Several years ago I presented this problem to my friend. I was deciding whether to get on a plane and fly to a peaceful protest, and I knew, deep down, that something very bad was going to happen. 

Or maybe I was just afraid that something very bad was going to happen. 

So I asked her, “How can you possibly know?” 

And she said, “I find that fear makes me live my life smaller, and intuition gives me permission to live my life more fully and authentically.”

Then she asked me, “Would staying home be living smaller or living bigger?”

And in that moment I knew, intuitively, that I needed to get on the plane, in spite of my fear, and stand up for the issue I believe in. Risks and all. 

This isn’t a panacea, one size fits all.
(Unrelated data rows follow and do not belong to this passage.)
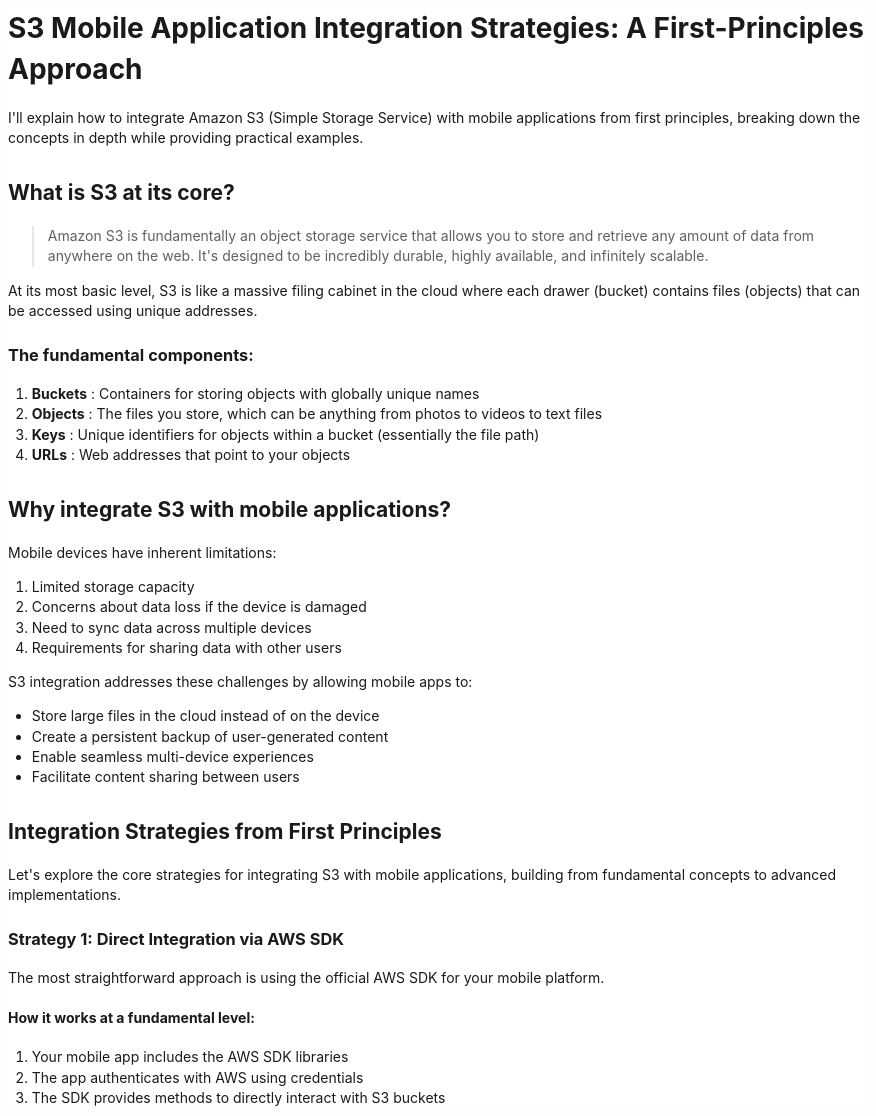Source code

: # S3 Mobile Application Integration Strategies: A First-Principles Approach

I'll explain how to integrate Amazon S3 (Simple Storage Service) with mobile applications from first principles, breaking down the concepts in depth while providing practical examples.

## What is S3 at its core?

> Amazon S3 is fundamentally an object storage service that allows you to store and retrieve any amount of data from anywhere on the web. It's designed to be incredibly durable, highly available, and infinitely scalable.

At its most basic level, S3 is like a massive filing cabinet in the cloud where each drawer (bucket) contains files (objects) that can be accessed using unique addresses.

### The fundamental components:

1. **Buckets** : Containers for storing objects with globally unique names
2. **Objects** : The files you store, which can be anything from photos to videos to text files
3. **Keys** : Unique identifiers for objects within a bucket (essentially the file path)
4. **URLs** : Web addresses that point to your objects

## Why integrate S3 with mobile applications?

Mobile devices have inherent limitations:

1. Limited storage capacity
2. Concerns about data loss if the device is damaged
3. Need to sync data across multiple devices
4. Requirements for sharing data with other users

S3 integration addresses these challenges by allowing mobile apps to:

* Store large files in the cloud instead of on the device
* Create a persistent backup of user-generated content
* Enable seamless multi-device experiences
* Facilitate content sharing between users

## Integration Strategies from First Principles

Let's explore the core strategies for integrating S3 with mobile applications, building from fundamental concepts to advanced implementations.

### Strategy 1: Direct Integration via AWS SDK

The most straightforward approach is using the official AWS SDK for your mobile platform.

#### How it works at a fundamental level:

1. Your mobile app includes the AWS SDK libraries
2. The app authenticates with AWS using credentials
3. The SDK provides methods to directly interact with S3 buckets

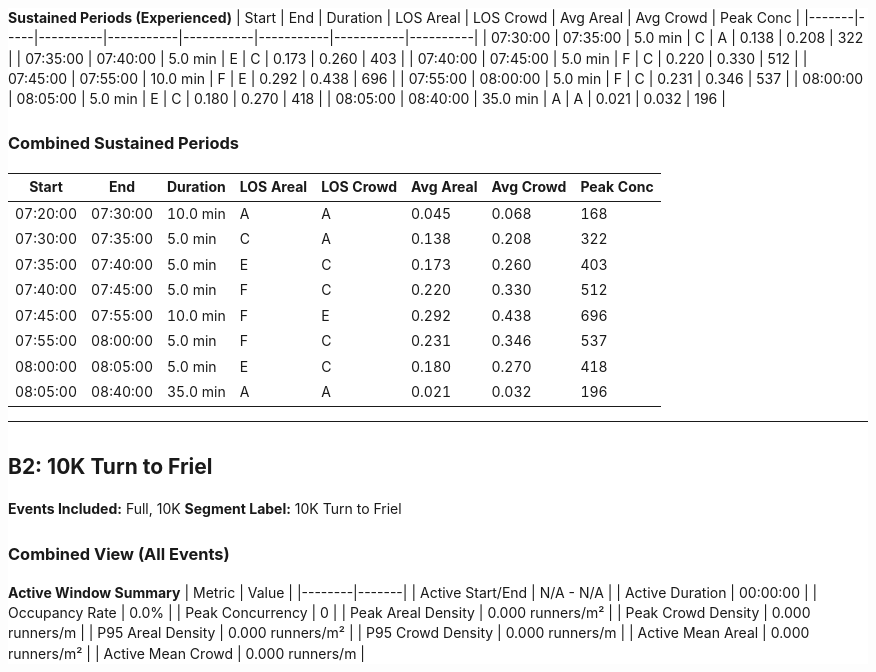 **Sustained Periods (Experienced)**
| Start | End | Duration | LOS Areal | LOS Crowd | Avg Areal | Avg Crowd | Peak Conc |
|-------|-----|----------|-----------|-----------|-----------|-----------|----------|
| 07:30:00 | 07:35:00 | 5.0 min | C | A | 0.138 | 0.208 | 322 |
| 07:35:00 | 07:40:00 | 5.0 min | E | C | 0.173 | 0.260 | 403 |
| 07:40:00 | 07:45:00 | 5.0 min | F | C | 0.220 | 0.330 | 512 |
| 07:45:00 | 07:55:00 | 10.0 min | F | E | 0.292 | 0.438 | 696 |
| 07:55:00 | 08:00:00 | 5.0 min | F | C | 0.231 | 0.346 | 537 |
| 08:00:00 | 08:05:00 | 5.0 min | E | C | 0.180 | 0.270 | 418 |
| 08:05:00 | 08:40:00 | 35.0 min | A | A | 0.021 | 0.032 | 196 |


### Combined Sustained Periods

| Start | End | Duration | LOS Areal | LOS Crowd | Avg Areal | Avg Crowd | Peak Conc |
|-------|-----|----------|-----------|-----------|-----------|-----------|----------|
| 07:20:00 | 07:30:00 | 10.0 min | A | A | 0.045 | 0.068 | 168 |
| 07:30:00 | 07:35:00 | 5.0 min | C | A | 0.138 | 0.208 | 322 |
| 07:35:00 | 07:40:00 | 5.0 min | E | C | 0.173 | 0.260 | 403 |
| 07:40:00 | 07:45:00 | 5.0 min | F | C | 0.220 | 0.330 | 512 |
| 07:45:00 | 07:55:00 | 10.0 min | F | E | 0.292 | 0.438 | 696 |
| 07:55:00 | 08:00:00 | 5.0 min | F | C | 0.231 | 0.346 | 537 |
| 08:00:00 | 08:05:00 | 5.0 min | E | C | 0.180 | 0.270 | 418 |
| 08:05:00 | 08:40:00 | 35.0 min | A | A | 0.021 | 0.032 | 196 |

---

## B2: 10K Turn to Friel

**Events Included:** Full, 10K
**Segment Label:** 10K Turn to Friel

### Combined View (All Events)

**Active Window Summary**
| Metric | Value |
|--------|-------|
| Active Start/End | N/A - N/A |
| Active Duration | 00:00:00 |
| Occupancy Rate | 0.0% |
| Peak Concurrency | 0 |
| Peak Areal Density | 0.000 runners/m² |
| Peak Crowd Density | 0.000 runners/m |
| P95 Areal Density | 0.000 runners/m² |
| P95 Crowd Density | 0.000 runners/m |
| Active Mean Areal | 0.000 runners/m² |
| Active Mean Crowd | 0.000 runners/m |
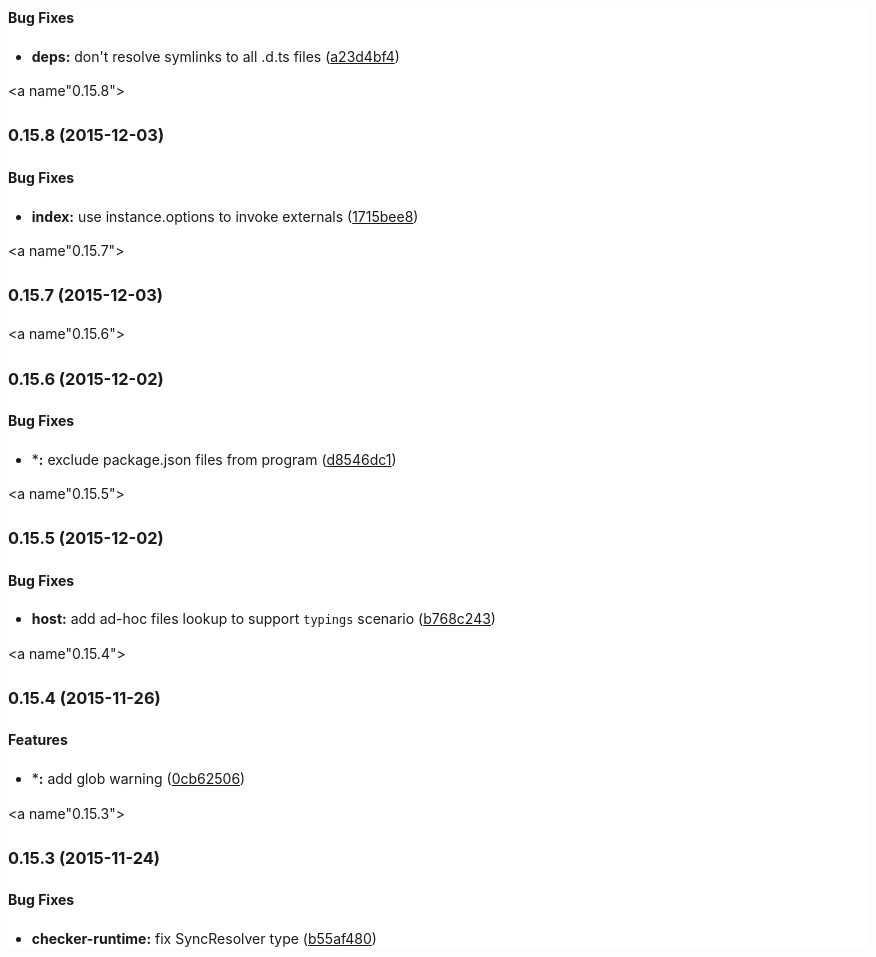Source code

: 
#### Bug Fixes

* **deps:** don't resolve symlinks to all .d.ts files ([a23d4bf4](https://github.com/s-panferov/awesome-typescript-loader/commit/a23d4bf4))


<a name"0.15.8"></a>
### 0.15.8 (2015-12-03)


#### Bug Fixes

* **index:** use instance.options to invoke externals ([1715bee8](https://github.com/s-panferov/awesome-typescript-loader/commit/1715bee8))


<a name"0.15.7"></a>
### 0.15.7 (2015-12-03)


<a name"0.15.6"></a>
### 0.15.6 (2015-12-02)


#### Bug Fixes

* ***:** exclude package.json files from program ([d8546dc1](https://github.com/s-panferov/awesome-typescript-loader/commit/d8546dc1))


<a name"0.15.5"></a>
### 0.15.5 (2015-12-02)


#### Bug Fixes

* **host:** add ad-hoc files lookup to support `typings` scenario ([b768c243](https://github.com/s-panferov/awesome-typescript-loader/commit/b768c243))


<a name"0.15.4"></a>
### 0.15.4 (2015-11-26)


#### Features

* ***:** add glob warning ([0cb62506](https://github.com/s-panferov/awesome-typescript-loader/commit/0cb62506))


<a name"0.15.3"></a>
### 0.15.3 (2015-11-24)


#### Bug Fixes

* **checker-runtime:** fix SyncResolver type ([b55af480](https://github.com/s-panferov/awesome-typescript-loader/commit/b55af480))
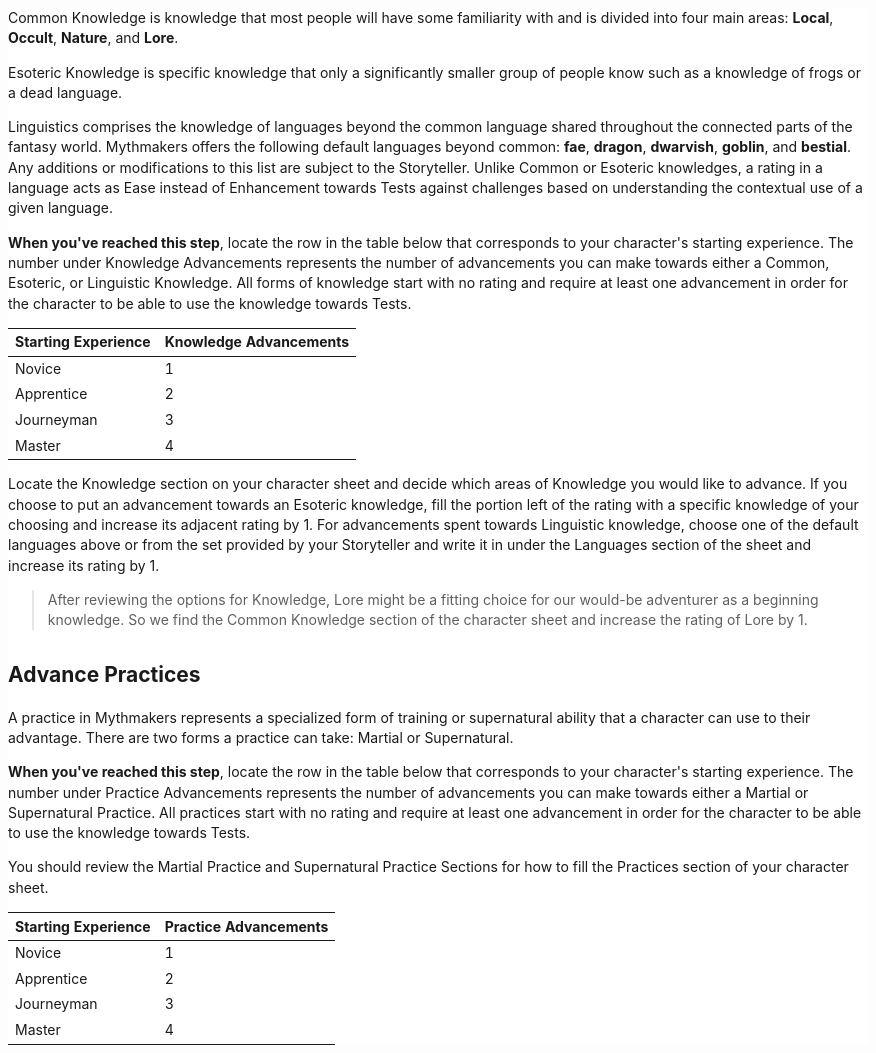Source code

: Common Knowledge is knowledge that most people will have some familiarity with and is divided into four main areas: **Local**, **Occult**, **Nature**, and **Lore**.

Esoteric Knowledge is specific knowledge that only a significantly smaller group of people know such as a knowledge of frogs or a dead language.

Linguistics comprises the knowledge of languages beyond the common language shared throughout the connected parts of the fantasy world. Mythmakers offers the following default languages beyond common: **fae**, **dragon**, **dwarvish**, **goblin**, and **bestial**. Any additions or modifications to this list are subject to the Storyteller. Unlike Common or Esoteric knowledges, a rating in a language acts as Ease instead of Enhancement towards Tests against challenges based on understanding the contextual use of a given language.

**When you've reached this step**, locate the row in the table below that corresponds to your character's starting experience. The number under Knowledge Advancements represents the number of advancements you can make towards either a Common, Esoteric, or Linguistic Knowledge. All forms of knowledge start with no rating and require at least one advancement in order for the character to be able to use the knowledge towards Tests.

| Starting Experience | Knowledge Advancements |
| ------------------- | ---------------------- |
| Novice              | 1                      |
| Apprentice          | 2                      |
| Journeyman          | 3                      |
| Master              | 4                      |

Locate the Knowledge section on your character sheet and decide which areas of Knowledge you would like to advance. If you choose to put an advancement towards an Esoteric knowledge, fill the portion left of the rating with a specific knowledge of your choosing and increase its adjacent rating by 1. For advancements spent towards Linguistic knowledge, choose one of the default languages above or from the set provided by your Storyteller and write it in under the Languages section of the sheet and increase its rating by 1.

>After reviewing the options for Knowledge, Lore might be a fitting choice for our would-be adventurer as a beginning knowledge. So we find the Common Knowledge section of the character sheet and increase the rating of Lore by 1.

## Advance Practices
A practice in Mythmakers represents a specialized form of training or supernatural ability that a character can use to their advantage. There are two forms a practice can take: Martial or Supernatural.

**When you've reached this step**, locate the row in the table below that corresponds to your character's starting experience. The number under Practice Advancements represents the number of advancements you can make towards either a Martial or Supernatural Practice. All practices start with no rating and require at least one advancement in order for the character to be able to use the knowledge towards Tests.

You should review the Martial Practice and Supernatural Practice Sections for how to fill the Practices section of your character sheet.

| Starting Experience | Practice Advancements |
| ------------------- | --------------------- |
| Novice              | 1                     |
| Apprentice          | 2                     |
| Journeyman          | 3                     |
| Master              | 4                     |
It’s the same as most things in life, that the answer lies somewhere amidst the messy depth, found in moments when I can stop long enough to bypass the busy and static, plunging instead into the stillness and quietness, really listening.

But it is a reminder that hope rests in the middle of worry, that trust can be found in the middle of fear, and that we have a right to live a big, expansive, delicious life. 

I went to the arcade with my family. I put away my phone, which was calling me with it’s siren songs to live a small fearful life, and traded it for hugs from my sister and her family, with video games and laughter, with fun and play. 

Which is maybe the most subversive response I can make to my fear: I see you, and I’m living my biggest life anyway.